# Problem statement
From the records below, please repeat exactly the line that has "X01558Y00526D03*", the line that has "X01982Y00534D03*", and every line between them, and nothing else.

(Task data Opens)

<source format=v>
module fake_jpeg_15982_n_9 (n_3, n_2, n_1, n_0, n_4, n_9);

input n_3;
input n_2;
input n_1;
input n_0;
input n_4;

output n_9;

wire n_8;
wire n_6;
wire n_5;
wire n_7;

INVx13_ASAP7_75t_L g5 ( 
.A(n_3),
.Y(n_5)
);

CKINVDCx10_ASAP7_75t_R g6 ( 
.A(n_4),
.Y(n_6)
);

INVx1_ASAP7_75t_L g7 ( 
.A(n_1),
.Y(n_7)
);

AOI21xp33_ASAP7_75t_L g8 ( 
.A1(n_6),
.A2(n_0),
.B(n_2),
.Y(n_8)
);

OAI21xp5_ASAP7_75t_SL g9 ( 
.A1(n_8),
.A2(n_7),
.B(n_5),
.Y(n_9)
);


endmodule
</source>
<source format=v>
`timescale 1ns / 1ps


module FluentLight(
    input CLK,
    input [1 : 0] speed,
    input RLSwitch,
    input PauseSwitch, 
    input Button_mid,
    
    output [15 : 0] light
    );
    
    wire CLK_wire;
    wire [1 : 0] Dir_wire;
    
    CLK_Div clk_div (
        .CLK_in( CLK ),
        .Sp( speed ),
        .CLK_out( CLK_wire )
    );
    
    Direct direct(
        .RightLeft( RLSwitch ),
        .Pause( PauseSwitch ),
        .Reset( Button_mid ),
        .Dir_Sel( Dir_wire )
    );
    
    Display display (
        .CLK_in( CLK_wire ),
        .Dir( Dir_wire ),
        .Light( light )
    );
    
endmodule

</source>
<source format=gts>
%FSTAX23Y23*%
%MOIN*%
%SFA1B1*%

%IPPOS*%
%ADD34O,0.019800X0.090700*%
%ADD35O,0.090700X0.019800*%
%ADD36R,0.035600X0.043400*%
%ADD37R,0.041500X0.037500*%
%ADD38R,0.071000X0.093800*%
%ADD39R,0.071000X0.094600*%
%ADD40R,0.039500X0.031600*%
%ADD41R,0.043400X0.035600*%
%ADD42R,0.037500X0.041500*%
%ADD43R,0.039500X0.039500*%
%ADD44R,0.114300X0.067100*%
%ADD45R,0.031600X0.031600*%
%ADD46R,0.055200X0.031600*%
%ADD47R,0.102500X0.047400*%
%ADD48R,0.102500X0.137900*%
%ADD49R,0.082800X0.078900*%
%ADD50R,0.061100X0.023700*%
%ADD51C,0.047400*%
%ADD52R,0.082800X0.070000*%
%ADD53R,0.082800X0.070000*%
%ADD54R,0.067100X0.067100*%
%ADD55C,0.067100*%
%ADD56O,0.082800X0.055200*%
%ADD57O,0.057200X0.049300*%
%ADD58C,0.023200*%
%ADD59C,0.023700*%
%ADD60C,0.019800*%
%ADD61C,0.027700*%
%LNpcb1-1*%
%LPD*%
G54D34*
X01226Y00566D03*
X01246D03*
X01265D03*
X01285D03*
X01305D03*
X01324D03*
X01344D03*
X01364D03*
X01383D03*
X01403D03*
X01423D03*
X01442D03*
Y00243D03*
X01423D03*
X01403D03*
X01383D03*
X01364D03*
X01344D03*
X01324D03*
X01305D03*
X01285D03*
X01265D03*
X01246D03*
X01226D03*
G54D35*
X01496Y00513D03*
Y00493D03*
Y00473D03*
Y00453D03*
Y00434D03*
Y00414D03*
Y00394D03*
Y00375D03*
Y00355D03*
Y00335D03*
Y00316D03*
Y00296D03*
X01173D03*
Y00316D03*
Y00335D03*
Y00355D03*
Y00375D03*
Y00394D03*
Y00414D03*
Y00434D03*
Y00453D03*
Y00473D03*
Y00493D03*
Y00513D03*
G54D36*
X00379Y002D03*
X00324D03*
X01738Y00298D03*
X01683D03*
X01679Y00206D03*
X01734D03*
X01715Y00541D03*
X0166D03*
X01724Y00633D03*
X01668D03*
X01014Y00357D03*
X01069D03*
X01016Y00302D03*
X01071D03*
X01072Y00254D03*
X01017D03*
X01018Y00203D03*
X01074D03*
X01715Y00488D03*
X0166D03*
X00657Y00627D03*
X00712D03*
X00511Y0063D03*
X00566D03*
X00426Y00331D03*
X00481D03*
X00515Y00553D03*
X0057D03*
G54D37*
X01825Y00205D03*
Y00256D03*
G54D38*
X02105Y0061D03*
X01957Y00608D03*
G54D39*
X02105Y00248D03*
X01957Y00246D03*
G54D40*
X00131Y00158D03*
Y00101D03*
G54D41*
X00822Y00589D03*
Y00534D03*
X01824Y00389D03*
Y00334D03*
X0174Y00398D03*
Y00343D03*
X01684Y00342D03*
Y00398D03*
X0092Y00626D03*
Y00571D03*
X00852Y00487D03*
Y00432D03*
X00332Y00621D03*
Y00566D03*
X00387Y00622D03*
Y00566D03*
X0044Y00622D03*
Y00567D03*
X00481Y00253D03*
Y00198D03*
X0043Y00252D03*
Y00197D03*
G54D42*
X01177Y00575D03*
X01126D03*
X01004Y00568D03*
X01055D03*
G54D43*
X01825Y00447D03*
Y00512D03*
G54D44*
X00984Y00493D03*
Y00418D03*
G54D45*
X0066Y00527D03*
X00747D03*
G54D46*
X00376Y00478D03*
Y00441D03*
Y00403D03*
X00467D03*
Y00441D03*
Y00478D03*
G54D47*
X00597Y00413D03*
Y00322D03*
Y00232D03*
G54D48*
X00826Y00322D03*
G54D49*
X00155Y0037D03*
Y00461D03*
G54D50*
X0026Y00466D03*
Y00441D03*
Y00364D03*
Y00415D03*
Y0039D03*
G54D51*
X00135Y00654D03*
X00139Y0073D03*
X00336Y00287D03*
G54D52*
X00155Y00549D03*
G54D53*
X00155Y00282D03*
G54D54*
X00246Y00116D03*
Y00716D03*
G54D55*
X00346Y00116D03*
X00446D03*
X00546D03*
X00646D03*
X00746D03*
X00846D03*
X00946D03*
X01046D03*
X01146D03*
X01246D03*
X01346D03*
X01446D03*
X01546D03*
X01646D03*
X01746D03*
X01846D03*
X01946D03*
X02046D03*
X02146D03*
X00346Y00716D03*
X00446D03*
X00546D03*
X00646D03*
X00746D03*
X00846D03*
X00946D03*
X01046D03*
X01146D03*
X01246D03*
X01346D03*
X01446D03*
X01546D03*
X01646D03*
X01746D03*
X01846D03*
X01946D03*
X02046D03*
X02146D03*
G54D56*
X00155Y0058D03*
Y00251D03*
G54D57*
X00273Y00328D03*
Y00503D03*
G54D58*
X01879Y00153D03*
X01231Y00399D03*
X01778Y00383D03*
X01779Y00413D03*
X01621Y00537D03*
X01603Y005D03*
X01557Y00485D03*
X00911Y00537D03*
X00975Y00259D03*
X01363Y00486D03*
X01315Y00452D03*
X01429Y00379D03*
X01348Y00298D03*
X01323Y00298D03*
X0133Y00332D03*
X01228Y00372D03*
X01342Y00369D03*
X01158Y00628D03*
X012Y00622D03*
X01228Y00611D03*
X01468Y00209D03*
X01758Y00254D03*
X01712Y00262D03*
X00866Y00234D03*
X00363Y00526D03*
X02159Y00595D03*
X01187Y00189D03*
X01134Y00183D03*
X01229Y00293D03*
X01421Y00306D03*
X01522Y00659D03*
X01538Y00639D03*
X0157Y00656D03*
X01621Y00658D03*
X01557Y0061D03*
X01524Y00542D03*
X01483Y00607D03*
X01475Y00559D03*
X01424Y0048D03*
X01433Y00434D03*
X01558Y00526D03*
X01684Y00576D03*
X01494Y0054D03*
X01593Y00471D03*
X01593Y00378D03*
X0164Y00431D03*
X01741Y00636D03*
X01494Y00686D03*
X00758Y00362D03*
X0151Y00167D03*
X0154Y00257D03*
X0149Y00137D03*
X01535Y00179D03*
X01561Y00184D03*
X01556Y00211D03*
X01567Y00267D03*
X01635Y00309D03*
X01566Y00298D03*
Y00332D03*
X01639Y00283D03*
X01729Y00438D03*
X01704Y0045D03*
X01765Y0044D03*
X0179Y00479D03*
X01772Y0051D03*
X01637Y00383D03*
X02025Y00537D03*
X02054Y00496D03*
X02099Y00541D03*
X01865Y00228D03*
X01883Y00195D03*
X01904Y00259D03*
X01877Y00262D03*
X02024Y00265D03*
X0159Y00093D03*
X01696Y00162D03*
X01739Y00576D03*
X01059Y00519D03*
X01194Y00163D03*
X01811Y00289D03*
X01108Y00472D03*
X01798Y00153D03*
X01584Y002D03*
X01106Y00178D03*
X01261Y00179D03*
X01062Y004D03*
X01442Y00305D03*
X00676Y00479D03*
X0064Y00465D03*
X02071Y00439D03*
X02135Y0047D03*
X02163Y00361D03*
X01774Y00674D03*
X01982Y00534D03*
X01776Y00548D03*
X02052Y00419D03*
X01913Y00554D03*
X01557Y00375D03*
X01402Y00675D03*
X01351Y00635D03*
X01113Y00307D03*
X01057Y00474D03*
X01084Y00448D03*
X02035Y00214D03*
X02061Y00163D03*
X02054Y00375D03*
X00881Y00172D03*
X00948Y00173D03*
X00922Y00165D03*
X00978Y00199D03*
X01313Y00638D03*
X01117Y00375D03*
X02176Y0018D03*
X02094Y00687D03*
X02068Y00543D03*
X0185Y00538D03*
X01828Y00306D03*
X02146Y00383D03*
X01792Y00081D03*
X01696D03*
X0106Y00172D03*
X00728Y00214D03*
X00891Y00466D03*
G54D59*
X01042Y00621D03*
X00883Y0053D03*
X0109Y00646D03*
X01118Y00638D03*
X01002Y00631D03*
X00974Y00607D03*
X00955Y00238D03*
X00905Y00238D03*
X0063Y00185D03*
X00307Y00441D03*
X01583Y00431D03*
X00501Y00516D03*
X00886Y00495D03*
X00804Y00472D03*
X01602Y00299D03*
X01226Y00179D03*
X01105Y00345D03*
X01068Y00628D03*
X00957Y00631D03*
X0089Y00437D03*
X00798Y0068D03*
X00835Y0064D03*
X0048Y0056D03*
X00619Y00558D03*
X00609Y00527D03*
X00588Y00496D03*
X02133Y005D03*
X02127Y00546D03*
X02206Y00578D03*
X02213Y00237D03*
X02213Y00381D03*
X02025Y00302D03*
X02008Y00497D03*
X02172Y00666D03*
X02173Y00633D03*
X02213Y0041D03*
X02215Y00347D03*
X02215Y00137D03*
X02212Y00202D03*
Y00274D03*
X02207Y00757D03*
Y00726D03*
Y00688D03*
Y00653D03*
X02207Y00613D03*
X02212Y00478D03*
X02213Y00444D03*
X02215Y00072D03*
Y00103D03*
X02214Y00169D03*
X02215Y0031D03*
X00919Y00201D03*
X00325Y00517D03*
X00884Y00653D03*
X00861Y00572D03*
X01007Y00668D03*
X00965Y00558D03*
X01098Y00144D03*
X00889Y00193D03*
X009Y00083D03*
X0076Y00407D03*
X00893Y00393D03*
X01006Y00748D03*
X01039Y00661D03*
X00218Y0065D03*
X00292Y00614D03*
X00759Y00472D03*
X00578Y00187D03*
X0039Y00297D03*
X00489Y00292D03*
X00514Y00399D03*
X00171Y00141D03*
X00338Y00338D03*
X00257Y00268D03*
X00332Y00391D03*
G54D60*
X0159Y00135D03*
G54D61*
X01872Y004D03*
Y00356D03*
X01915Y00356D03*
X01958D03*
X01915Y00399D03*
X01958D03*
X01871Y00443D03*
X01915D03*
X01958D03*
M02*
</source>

(Task data Closes)
(Task data Opens)

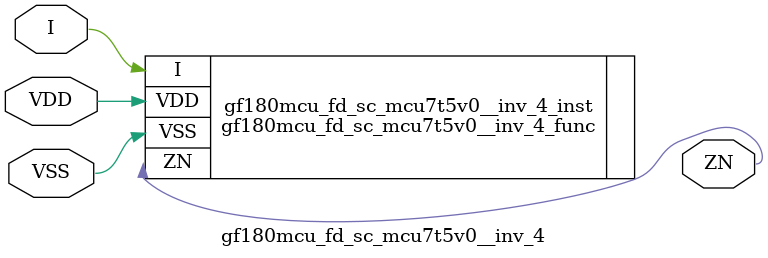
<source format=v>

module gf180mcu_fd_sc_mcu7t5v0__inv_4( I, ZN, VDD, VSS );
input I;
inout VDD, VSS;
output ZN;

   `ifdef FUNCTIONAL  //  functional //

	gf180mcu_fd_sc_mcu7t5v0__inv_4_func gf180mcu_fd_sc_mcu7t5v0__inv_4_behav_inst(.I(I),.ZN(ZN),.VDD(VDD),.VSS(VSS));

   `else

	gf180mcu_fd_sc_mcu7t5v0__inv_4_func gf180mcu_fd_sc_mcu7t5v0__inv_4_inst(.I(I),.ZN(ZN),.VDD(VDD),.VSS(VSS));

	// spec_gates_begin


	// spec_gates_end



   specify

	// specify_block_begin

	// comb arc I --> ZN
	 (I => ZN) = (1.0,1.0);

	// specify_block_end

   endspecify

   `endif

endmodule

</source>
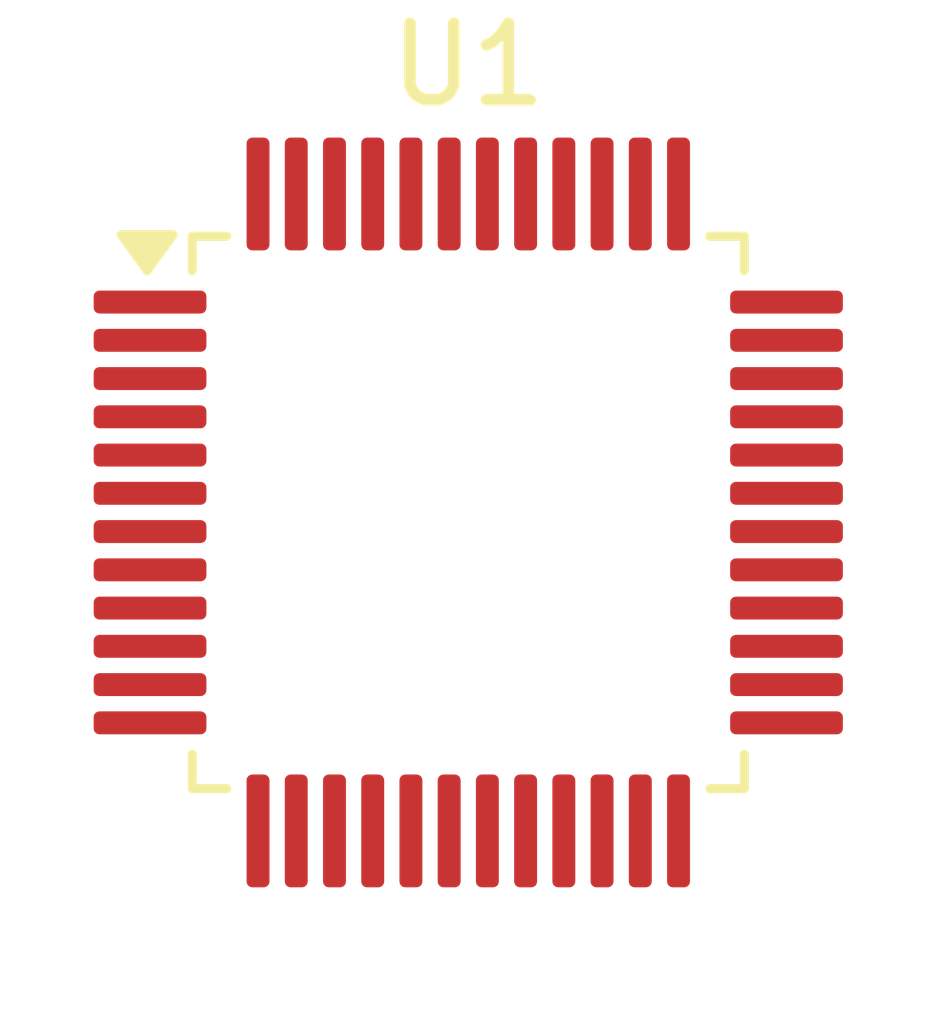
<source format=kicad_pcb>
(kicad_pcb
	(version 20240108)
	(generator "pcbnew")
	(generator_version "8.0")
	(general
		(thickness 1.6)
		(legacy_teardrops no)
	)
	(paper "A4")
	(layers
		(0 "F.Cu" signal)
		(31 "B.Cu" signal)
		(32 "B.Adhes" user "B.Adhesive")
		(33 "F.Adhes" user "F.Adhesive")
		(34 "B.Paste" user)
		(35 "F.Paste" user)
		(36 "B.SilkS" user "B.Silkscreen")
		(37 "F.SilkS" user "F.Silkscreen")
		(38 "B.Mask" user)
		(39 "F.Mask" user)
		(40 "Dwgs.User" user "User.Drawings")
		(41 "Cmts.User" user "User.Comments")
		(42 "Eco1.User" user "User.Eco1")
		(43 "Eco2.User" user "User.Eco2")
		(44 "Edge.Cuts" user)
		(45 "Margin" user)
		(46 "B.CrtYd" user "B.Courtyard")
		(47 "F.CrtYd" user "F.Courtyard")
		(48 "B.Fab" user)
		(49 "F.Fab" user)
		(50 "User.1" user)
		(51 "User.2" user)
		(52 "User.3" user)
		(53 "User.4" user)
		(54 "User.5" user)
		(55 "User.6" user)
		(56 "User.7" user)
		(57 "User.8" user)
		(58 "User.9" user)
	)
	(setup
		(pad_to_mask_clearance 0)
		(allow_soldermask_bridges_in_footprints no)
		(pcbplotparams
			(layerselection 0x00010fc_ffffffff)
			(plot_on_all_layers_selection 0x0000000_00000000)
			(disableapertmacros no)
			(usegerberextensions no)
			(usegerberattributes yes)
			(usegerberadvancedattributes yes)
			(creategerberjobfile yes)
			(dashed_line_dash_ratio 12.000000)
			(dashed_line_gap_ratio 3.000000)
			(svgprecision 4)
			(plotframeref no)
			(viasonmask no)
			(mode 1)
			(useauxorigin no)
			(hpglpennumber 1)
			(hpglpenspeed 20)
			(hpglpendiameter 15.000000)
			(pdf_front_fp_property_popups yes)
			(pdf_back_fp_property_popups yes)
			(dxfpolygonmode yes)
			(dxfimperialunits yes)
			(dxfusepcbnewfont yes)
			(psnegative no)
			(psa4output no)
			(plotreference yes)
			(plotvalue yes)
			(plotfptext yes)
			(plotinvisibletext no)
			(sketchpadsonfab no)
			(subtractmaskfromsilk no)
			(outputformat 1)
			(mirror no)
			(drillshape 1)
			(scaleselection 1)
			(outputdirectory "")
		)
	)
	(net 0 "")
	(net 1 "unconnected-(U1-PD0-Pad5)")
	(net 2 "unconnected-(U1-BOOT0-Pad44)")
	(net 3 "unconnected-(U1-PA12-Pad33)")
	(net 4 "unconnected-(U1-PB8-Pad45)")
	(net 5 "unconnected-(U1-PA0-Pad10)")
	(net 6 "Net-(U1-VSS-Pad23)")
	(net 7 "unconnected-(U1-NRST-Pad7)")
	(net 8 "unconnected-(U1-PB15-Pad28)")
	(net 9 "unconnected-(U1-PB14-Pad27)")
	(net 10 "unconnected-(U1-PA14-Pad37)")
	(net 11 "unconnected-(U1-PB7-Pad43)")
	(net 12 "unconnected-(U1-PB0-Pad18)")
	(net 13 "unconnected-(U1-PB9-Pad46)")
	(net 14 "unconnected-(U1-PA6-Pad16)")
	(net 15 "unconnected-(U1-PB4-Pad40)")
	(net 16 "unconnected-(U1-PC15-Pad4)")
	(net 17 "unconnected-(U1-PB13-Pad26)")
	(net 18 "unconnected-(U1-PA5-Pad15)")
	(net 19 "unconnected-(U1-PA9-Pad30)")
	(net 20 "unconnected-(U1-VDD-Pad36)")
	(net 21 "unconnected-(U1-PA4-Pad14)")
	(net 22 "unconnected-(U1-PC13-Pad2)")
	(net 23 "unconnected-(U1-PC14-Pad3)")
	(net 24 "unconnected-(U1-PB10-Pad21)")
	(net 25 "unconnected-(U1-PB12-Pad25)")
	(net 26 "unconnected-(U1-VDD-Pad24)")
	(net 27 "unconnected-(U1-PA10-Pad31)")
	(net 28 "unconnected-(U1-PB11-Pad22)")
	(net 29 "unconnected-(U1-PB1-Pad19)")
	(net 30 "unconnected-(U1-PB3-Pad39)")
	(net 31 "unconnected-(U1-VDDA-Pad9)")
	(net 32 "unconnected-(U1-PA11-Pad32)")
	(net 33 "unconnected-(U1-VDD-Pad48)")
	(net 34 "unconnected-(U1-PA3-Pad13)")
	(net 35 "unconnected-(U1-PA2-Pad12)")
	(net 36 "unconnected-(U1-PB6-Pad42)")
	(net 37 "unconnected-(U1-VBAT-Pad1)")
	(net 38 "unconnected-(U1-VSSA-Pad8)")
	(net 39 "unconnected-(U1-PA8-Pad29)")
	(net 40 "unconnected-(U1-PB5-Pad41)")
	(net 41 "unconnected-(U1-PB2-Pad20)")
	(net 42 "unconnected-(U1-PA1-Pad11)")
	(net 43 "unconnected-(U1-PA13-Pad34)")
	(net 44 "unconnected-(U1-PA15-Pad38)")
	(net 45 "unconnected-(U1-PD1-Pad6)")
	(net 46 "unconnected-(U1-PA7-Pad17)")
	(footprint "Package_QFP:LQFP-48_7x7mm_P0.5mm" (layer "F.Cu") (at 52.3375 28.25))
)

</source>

(Task data Closes)

# Written solution
X01558Y00526D03*
X01684Y00576D03*
X01494Y0054D03*
X01593Y00471D03*
X01593Y00378D03*
X0164Y00431D03*
X01741Y00636D03*
X01494Y00686D03*
X00758Y00362D03*
X0151Y00167D03*
X0154Y00257D03*
X0149Y00137D03*
X01535Y00179D03*
X01561Y00184D03*
X01556Y00211D03*
X01567Y00267D03*
X01635Y00309D03*
X01566Y00298D03*
Y00332D03*
X01639Y00283D03*
X01729Y00438D03*
X01704Y0045D03*
X01765Y0044D03*
X0179Y00479D03*
X01772Y0051D03*
X01637Y00383D03*
X02025Y00537D03*
X02054Y00496D03*
X02099Y00541D03*
X01865Y00228D03*
X01883Y00195D03*
X01904Y00259D03*
X01877Y00262D03*
X02024Y00265D03*
X0159Y00093D03*
X01696Y00162D03*
X01739Y00576D03*
X01059Y00519D03*
X01194Y00163D03*
X01811Y00289D03*
X01108Y00472D03*
X01798Y00153D03*
X01584Y002D03*
X01106Y00178D03*
X01261Y00179D03*
X01062Y004D03*
X01442Y00305D03*
X00676Y00479D03*
X0064Y00465D03*
X02071Y00439D03*
X02135Y0047D03*
X02163Y00361D03*
X01774Y00674D03*
X01982Y00534D03*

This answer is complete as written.